Data records.
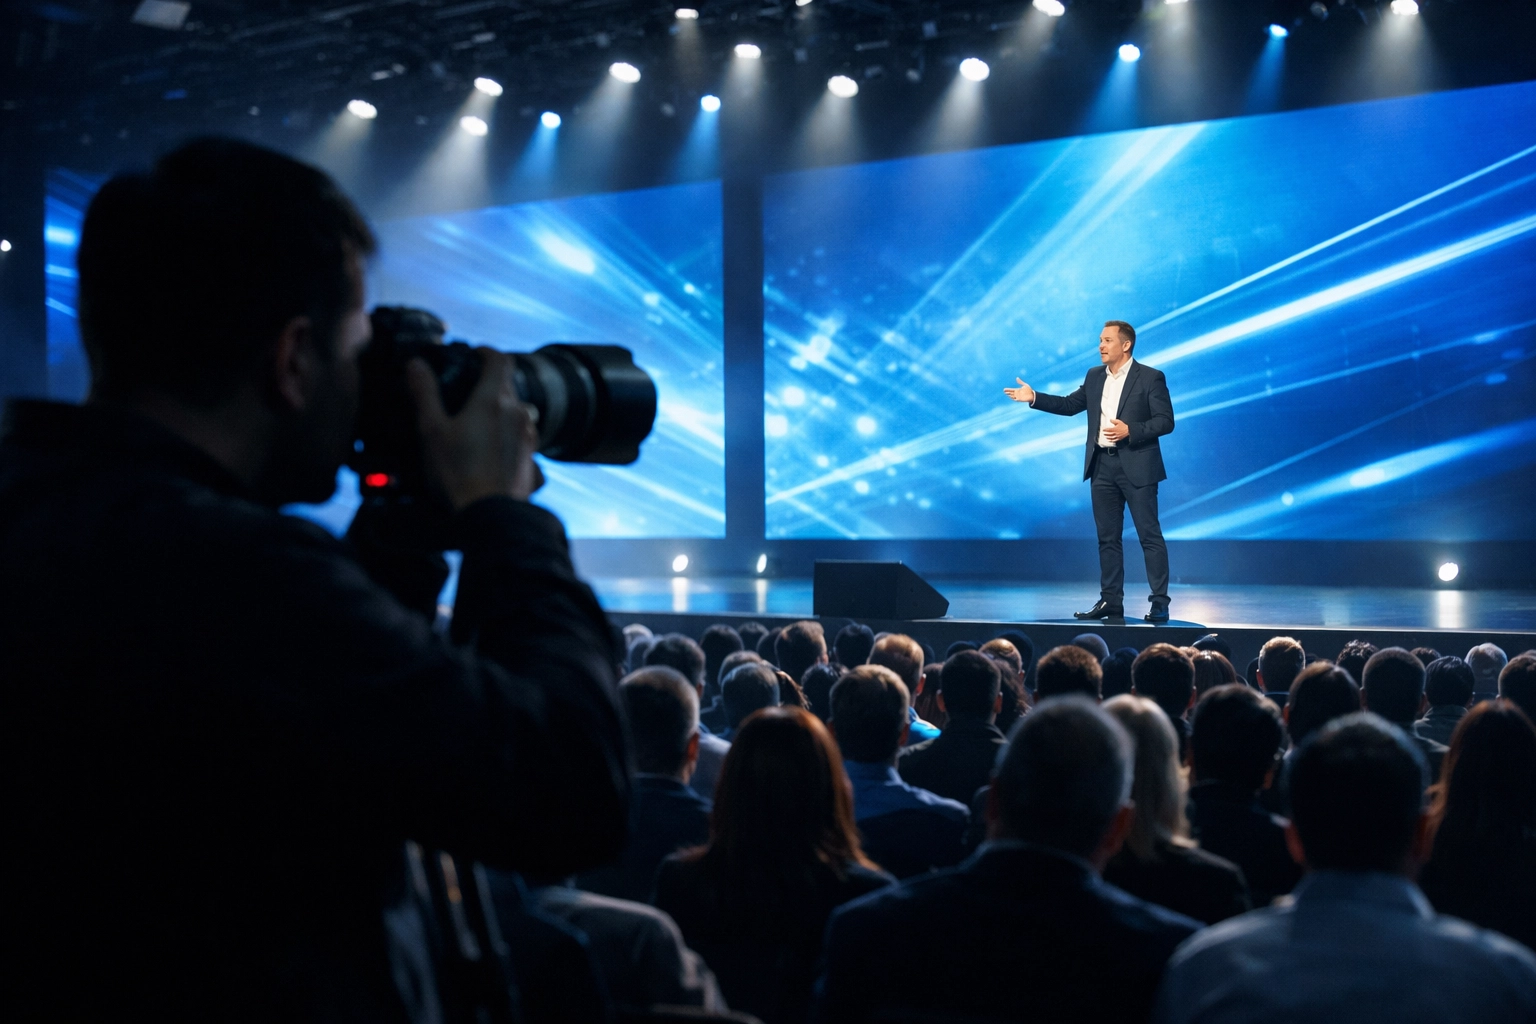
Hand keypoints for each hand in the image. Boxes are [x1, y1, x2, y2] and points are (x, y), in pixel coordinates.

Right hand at [407, 349, 544, 509]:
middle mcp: (517, 413)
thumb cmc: (458, 473)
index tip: (475, 354)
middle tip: (469, 387)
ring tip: (480, 418)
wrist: (490, 514)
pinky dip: (510, 431)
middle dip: (490, 380)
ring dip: (503, 407)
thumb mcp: (432, 430)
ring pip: (519, 409)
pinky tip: (493, 445)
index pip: (500, 359)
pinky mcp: (532, 456)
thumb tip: (416, 365)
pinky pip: (523, 434)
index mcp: (493, 400)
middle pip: (509, 384)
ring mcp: (528, 435)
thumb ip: (424, 393)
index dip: (487, 351)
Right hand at [1004, 378, 1035, 403]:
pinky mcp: (1019, 399)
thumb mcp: (1025, 385)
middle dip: (1007, 392)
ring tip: (1007, 393)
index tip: (1004, 389)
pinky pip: (1014, 399)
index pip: (1011, 390)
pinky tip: (1010, 396)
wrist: (1032, 395)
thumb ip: (1020, 382)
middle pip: (1011, 393)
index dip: (1008, 389)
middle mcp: (1017, 394)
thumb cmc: (1029, 390)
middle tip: (1004, 391)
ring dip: (1009, 395)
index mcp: (1017, 390)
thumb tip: (1017, 378)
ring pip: (1012, 396)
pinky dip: (1012, 398)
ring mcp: (1018, 397)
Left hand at [1104, 418, 1129, 442]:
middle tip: (1104, 433)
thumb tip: (1110, 420)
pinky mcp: (1119, 438)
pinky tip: (1109, 440)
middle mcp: (1115, 433)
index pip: (1108, 430)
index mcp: (1114, 429)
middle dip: (1106, 434)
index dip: (1105, 430)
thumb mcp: (1119, 422)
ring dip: (1108, 437)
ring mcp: (1117, 436)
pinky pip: (1114, 440)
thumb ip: (1114, 421)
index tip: (1103, 430)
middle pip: (1109, 434)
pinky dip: (1111, 440)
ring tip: (1106, 437)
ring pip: (1111, 437)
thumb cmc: (1124, 426)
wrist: (1128, 430)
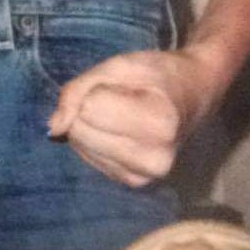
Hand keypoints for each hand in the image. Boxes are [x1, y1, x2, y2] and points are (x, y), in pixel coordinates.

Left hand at [45, 47, 218, 187]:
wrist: (195, 95)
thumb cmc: (158, 75)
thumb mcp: (120, 65)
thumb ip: (80, 89)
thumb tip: (54, 127)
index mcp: (160, 124)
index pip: (89, 107)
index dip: (96, 88)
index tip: (123, 84)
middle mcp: (155, 159)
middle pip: (80, 130)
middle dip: (88, 108)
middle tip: (121, 97)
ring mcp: (145, 177)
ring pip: (81, 146)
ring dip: (90, 125)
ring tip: (122, 113)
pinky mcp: (134, 184)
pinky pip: (90, 159)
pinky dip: (97, 140)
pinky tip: (120, 131)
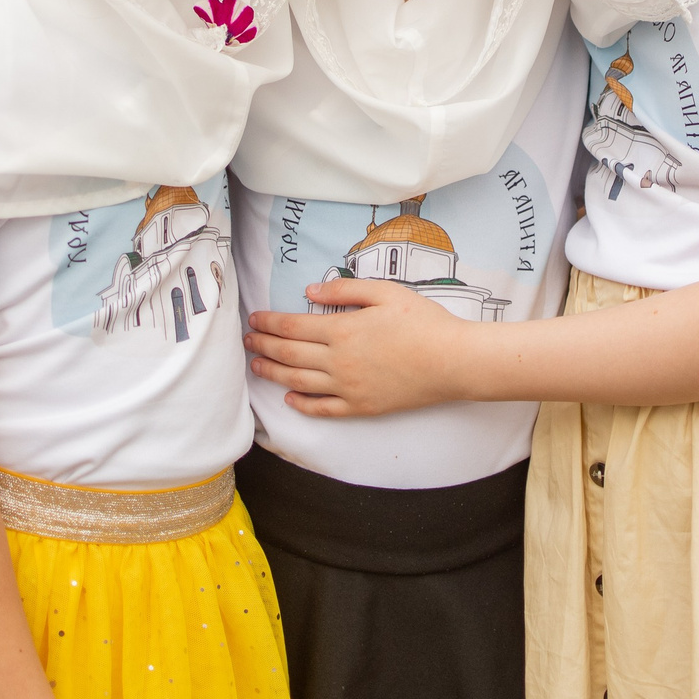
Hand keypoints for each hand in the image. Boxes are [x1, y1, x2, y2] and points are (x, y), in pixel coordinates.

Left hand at [244, 277, 460, 416]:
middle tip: (246, 340)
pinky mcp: (361, 407)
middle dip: (263, 346)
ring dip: (273, 374)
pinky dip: (302, 405)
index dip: (269, 322)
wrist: (452, 361)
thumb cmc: (423, 322)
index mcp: (342, 330)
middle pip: (289, 354)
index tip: (254, 318)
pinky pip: (323, 409)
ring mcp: (348, 387)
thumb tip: (310, 291)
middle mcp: (338, 361)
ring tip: (256, 366)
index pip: (293, 326)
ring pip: (298, 383)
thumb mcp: (386, 292)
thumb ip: (345, 289)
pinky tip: (289, 400)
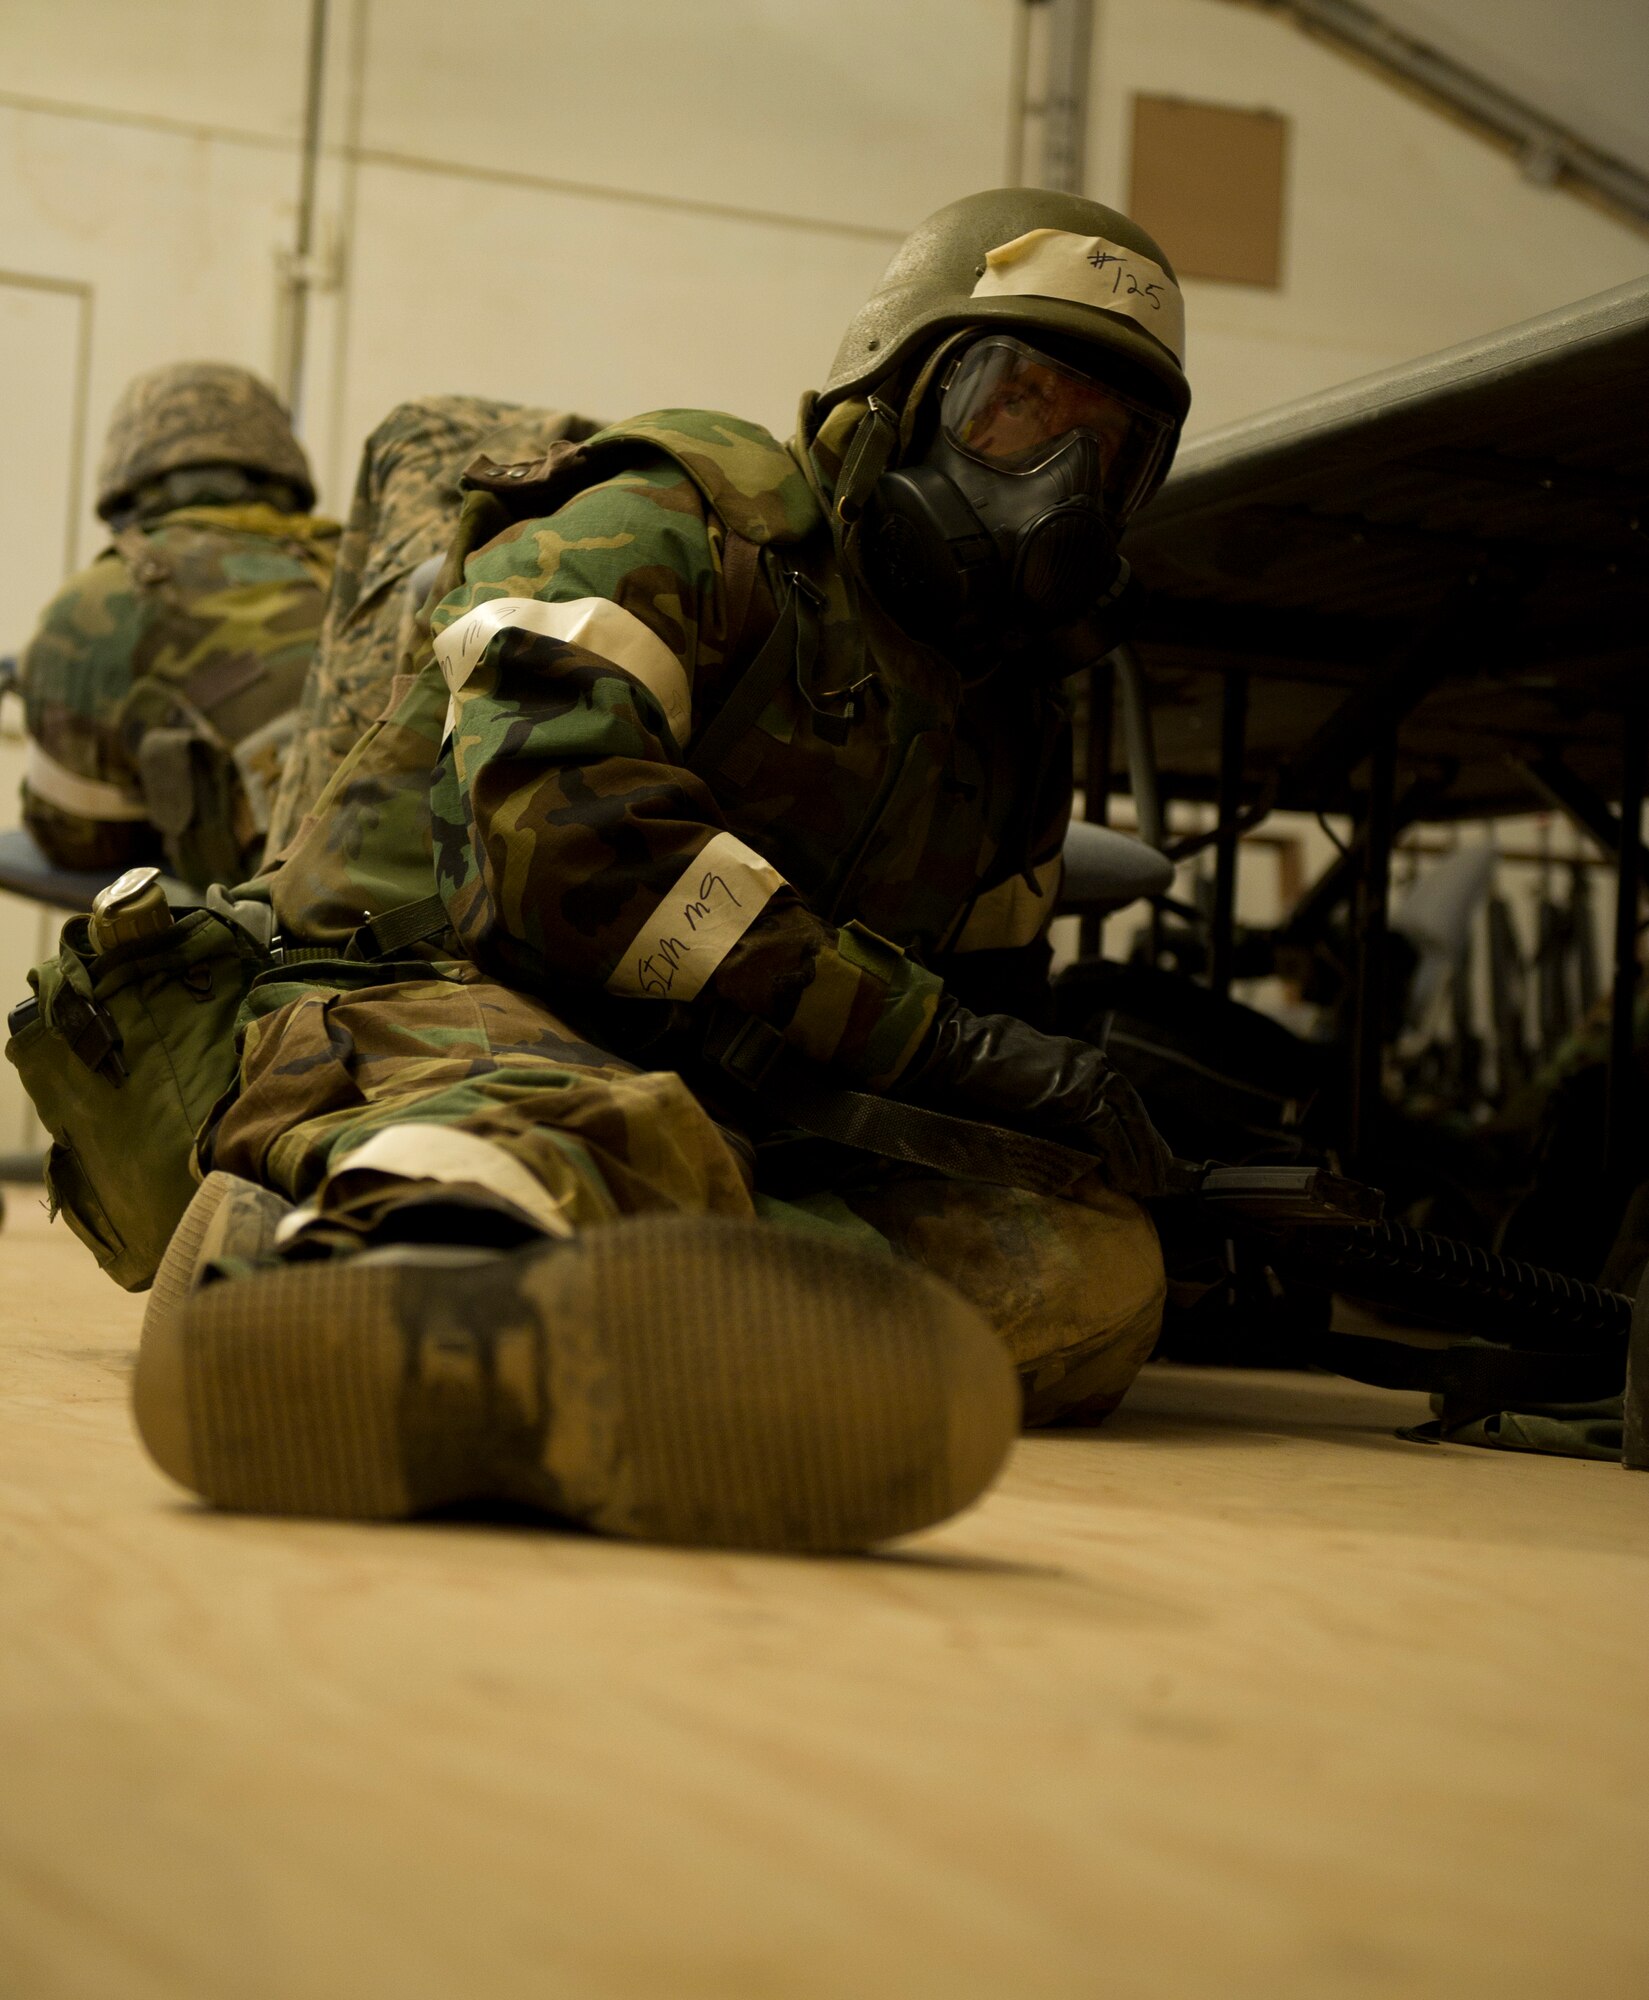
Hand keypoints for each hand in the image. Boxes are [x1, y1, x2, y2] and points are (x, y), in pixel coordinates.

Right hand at [895, 997, 1177, 1197]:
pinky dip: (1122, 1156)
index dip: (1139, 1135)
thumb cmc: (983, 1077)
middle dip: (1149, 1149)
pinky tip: (1128, 1180)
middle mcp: (1092, 1066)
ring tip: (1149, 1188)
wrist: (960, 1054)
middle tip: (1161, 1184)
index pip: (1122, 1103)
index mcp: (1084, 1063)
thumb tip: (1081, 1150)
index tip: (1150, 1163)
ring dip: (1142, 1158)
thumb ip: (1058, 1113)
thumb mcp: (1032, 1095)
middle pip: (1132, 1112)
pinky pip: (1109, 1130)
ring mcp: (1086, 1076)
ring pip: (1127, 1122)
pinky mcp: (1075, 1093)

What is required. All that should appear in the answer is the lines above from the line with "index dip: (1008, 389)" through the line with "middle dip: (88, 108)", retyped exactly, pictures left out.

Finished exercise.
index dip: (1008, 389)
middle mcp: (1017, 394)
thumb cmc: (1029, 390)
middle tip: (1004, 391)
ring dip: (1009, 395)
index mcp: (1017, 390)
thumb tip: (1017, 378)
ring pip: (1012, 396)
pinky dip: (1012, 398)
ring mcp: (1018, 397)
Left hand at [1104, 418, 1129, 442]:
middle tip: (1104, 433)
thumb tip: (1110, 420)
pinky mcp: (1119, 438)
pinky tip: (1109, 440)
middle mcp: (1115, 433)
index pip: (1108, 430)
index mcp: (1114, 429)
middle dip: (1106, 434)
index dip: (1105, 430)
thumb mcp: (1119, 422)
ring dip: (1108, 437)
ring mcp: (1117, 436)
pinky pip: (1114, 440)
thumb ip: (1114, 421)
index tip: (1103, 430)
middle pip: (1109, 434)
pinky dip: (1111, 440)
ring tip: (1106, 437)
ring pip: (1111, 437)
thumb cmc: (1124, 426)
wrist: (1128, 430)
Hand keypoints for each hand in the image. Boxes are [x1, y1, x2, y2] and points are (x, y), in pixel coordinates.

Left hand at [45, 47, 218, 187]:
wrist: (195, 95)
thumb cmc: (158, 75)
thumb mcp: (120, 65)
thumb ip: (80, 89)
thumb tip: (54, 127)
index mcp: (160, 124)
index pip: (89, 107)
index dip: (96, 88)
index tip: (123, 84)
middle mcp: (155, 159)
middle pip: (80, 130)
middle dip: (88, 108)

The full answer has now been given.